At 15, Rising Fast on Virginia Raceways
Potomac High Sophomore Speeds From Go-Karts to Mini Hot Rods
Thursday, December 28, 2006; Page PW01
PlayStations, video iPods, camera phones -- Santa can keep 'em. What budding race car driver Dave Daniels really wanted for Christmas was a HANS device.
"H-A-N-S," said Dave, 15, seated at the kitchen table in his family's Woodbridge home. "It's an expensive piece of equipment, but it'll save your life." Molded from high-tech carbon fiber, a HANS (head and neck support) device is essentially a seat belt for the head, Dave explained, protecting a driver's neck from a fatal case of whiplash in a high-speed crash. The cost?
"It's about $1,000," he said.
Dave's mother, Janie Daniels, was listening from the living room. "You can't put a price tag on safety," she said.
So as gift requests go, the HANS was a good bet. After all, Mom and Dad are unlikely to skimp on safety these days, because in April, Dave -- who is not yet eligible for a Virginia driver's license -- will start whipping around the track at Manassas's Old Dominion Speedway pushing 90 mph.
Santa came through with the HANS.
The Potomac High School sophomore has had a distinguished, if brief, racing career. Over the past two years, he has won 33 of 49 kart-racing contests, dusting other adolescents in a souped-up red go-kart that looks like a Pixar creation, sans the talking grille and bulging eyes.
But now that Dave is 15 and old enough to shave, he's moving on to Legends Cars, miniaturized rocket-boxes modeled after classic vehicles such as a 1934 Ford hot rod. Dave's has a distinctly modern Yamaha motorcycle engine. On a straightaway, it'll do 130.
Whoa, not so fast, say Dave's parents, who aren't handing over the keys to the $17,000 machine that easily. For one, Dave must complete 1,000 laps in his blue No. 52 Legends Car before he can compete (he's up to 440). More importantly, his grades can't come in second to the speedway.
"There are a lot of stipulations," Janie Daniels said. "He has to maintain good grades, do his chores."

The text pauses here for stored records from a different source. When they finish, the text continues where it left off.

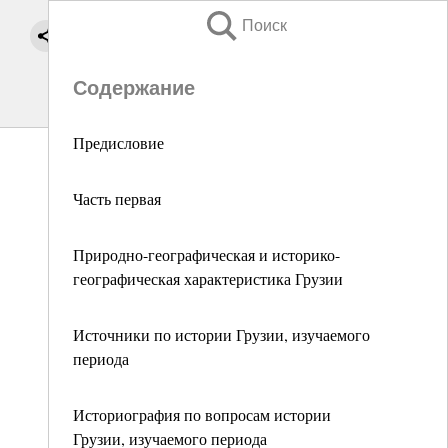
Поиск
Содержание
Предисловие
Часть первая
Природно-географическая и историко-
географическая характеристика Грузии
Источники по истории Грузии, изучаемого
периода
Историография по вопросам истории
Грузии, изучаемого периода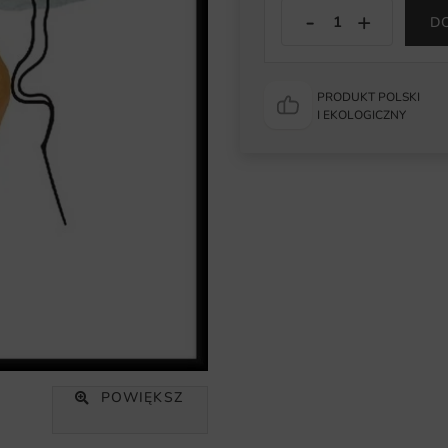
D
PRODUKT POLSKI
I EKOLOGICZNY
POWIĘKSZ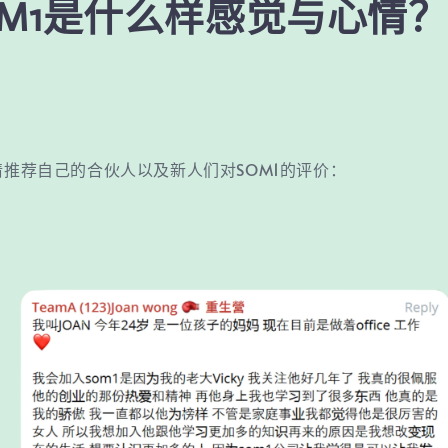
OM1是什么样感觉与心情
情推荐自己的合伙人以及新人们对SOM1的评价：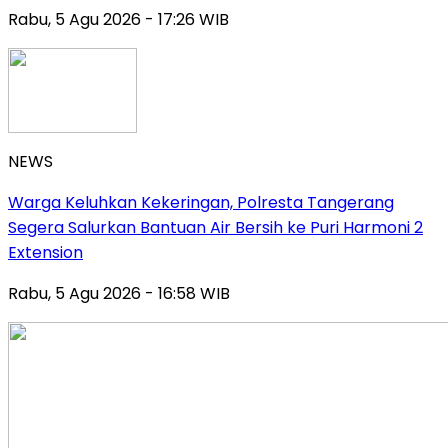
Rabu, 5 Agu 2026 - 17:26 WIB
NEWS
Warga Keluhkan Kekeringan, Polresta Tangerang
Segera Salurkan Bantuan Air Bersih ke Puri Harmoni 2
Extension
Rabu, 5 Agu 2026 - 16:58 WIB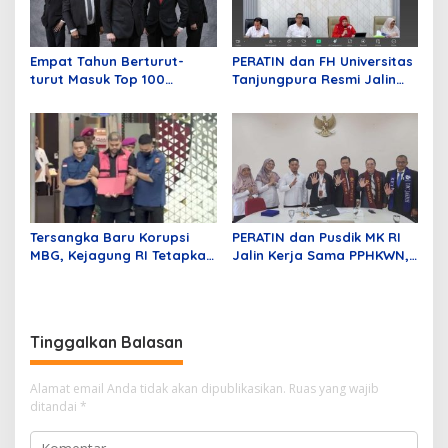
Empat Tahun Berturut-
PERATIN dan FH Universitas
turut Masuk Top 100
Tanjungpura Resmi Jalin
Indonesian Law Firms,
Kerja Sama Strategis untuk
Mustika Raja Law Office
Memperkuat Ekosistem
Perkuat Peran sebagai
Hukum Digital dan
Mitra Strategis Dunia
Pengembangan Profesi
Usaha
Advokat
Tersangka Baru Korupsi
PERATIN dan Pusdik MK RI
MBG, Kejagung RI Tetapkan
Jalin Kerja Sama PPHKWN,
GHS
Perkuat Pemahaman
Konstitusi Advokat di Era
Digital
Tinggalkan Balasan
Alamat email Anda tidak akan dipublikasikan.
Ruas yang wajib
ditandai
*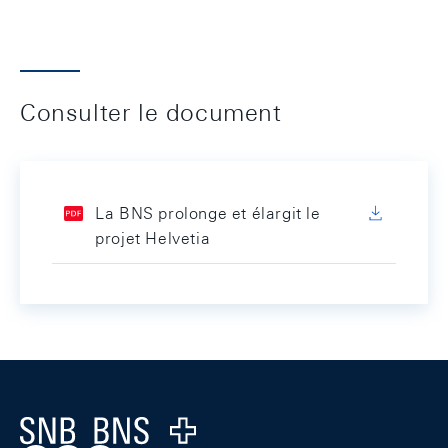
Consulter le document
La BNS prolonge et élargit le
projet Helvetia
Footer
Logo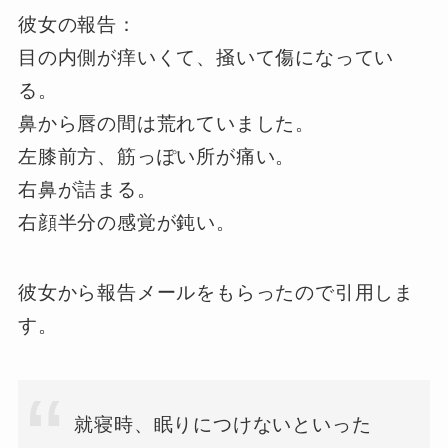
彼女の報告：
目の内側が痒いくて、掻いて傷になってい
る。
鼻から唇の間は荒れていました。
左膝前方、筋っぽい所が痛い。
右鼻が詰まる。
右顔半分の感覚が鈍い。
彼女から報告メールをもらったので引用しま
す。
就寝時、眠りにつけないといった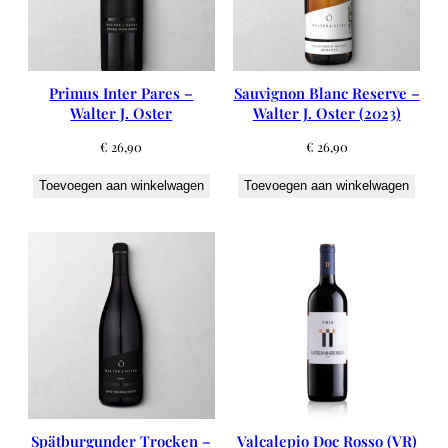
Primus Inter Pares –
Sauvignon Blanc Reserve –
Walter J. Oster
Walter J. Oster (2023)
€
26,90
€
26,90
Toevoegen aan winkelwagen
Toevoegen aan winkelwagen
Spätburgunder Trocken –
Valcalepio Doc Rosso (VR)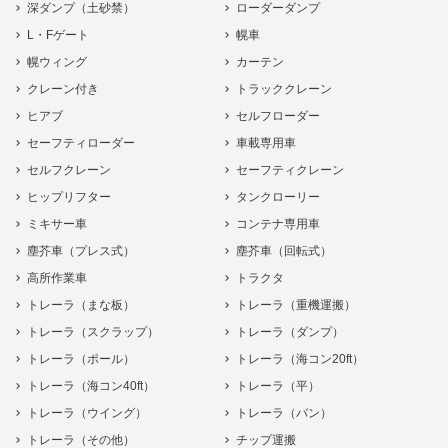
深ダンプ（土砂禁）
ローダーダンプ
L・Fゲート
幌車
幌ウィング
カーテン
クレーン付き
トラッククレーン
ヒアブ
セルフローダー
セーフティローダー
車載専用車
セルフクレーン
セーフティクレーン
ヒップリフター
タンクローリー
ミキサー車
コンテナ専用車
塵芥車（プレス式）
塵芥車（回転式）
高所作業車
トラクタ
トレーラ（まな板）
トレーラ（重機運搬）
トレーラ（スクラップ）
トレーラ（ダンプ）
トレーラ（ポール）
トレーラ（海コン20ft）
トレーラ（海コン40ft）
トレーラ（平）
トレーラ（ウイング）
トレーラ（バン）
トレーラ（その他）
チップ運搬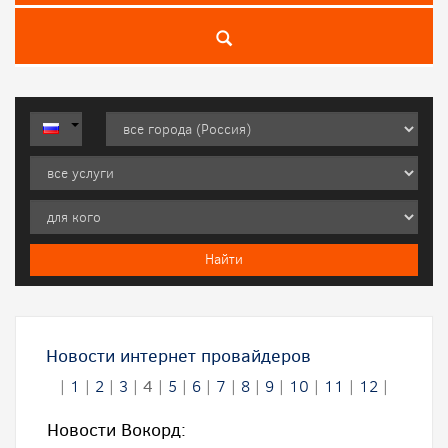
Новости интернет провайдеров
|
1
|
2
|
3
|
4
|
5
|
6
|
7
|
8
|
9
|
10
|
11
|
12
|
Новости Вокорд: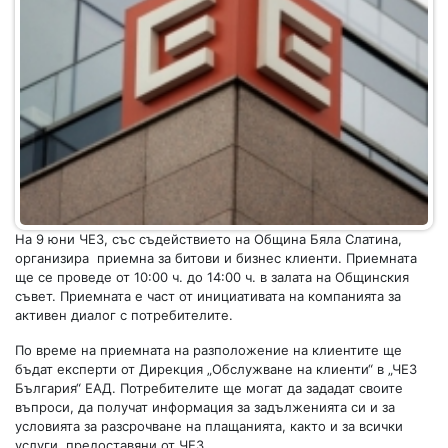
На 9 юни ЧЕЗ, със съдействието на Община Бяла Слатина,
организира приемна за битови и бизнес клиенти. Приемната
ще се проведе от 10:00 ч. до 14:00 ч. в залата на Общинския
съвет. Приемната е част от инициативата на компанията за
активен диалог с потребителите.
По време на приемната на разположение на клиентите ще
бъдат експерти от Дирекция „Обслужване на клиенти“ в „ЧЕЗ
България“ ЕАД. Потребителите ще могат да зададат своите
въпроси, да получат информация за задълженията си и за
условията за разсрочване на плащанията, както и за всички
услуги, предоставяни от ЧЕЗ.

At school, Dave said he doesn't talk much about racing or boast to other kids who have never felt the G-forces. For the most part, they don't understand the sport, he said. "They have this stereotype that it's a redneck thing," he said. "But you have to be an intellectual. You have to know what you're doing."
"If he gets two C's, we don't race," said his father and crew chief, Mike Daniels, owner of Daniels Auto Care in Dumfries. "It's a tool for us. This is the carrot to keep him out of trouble."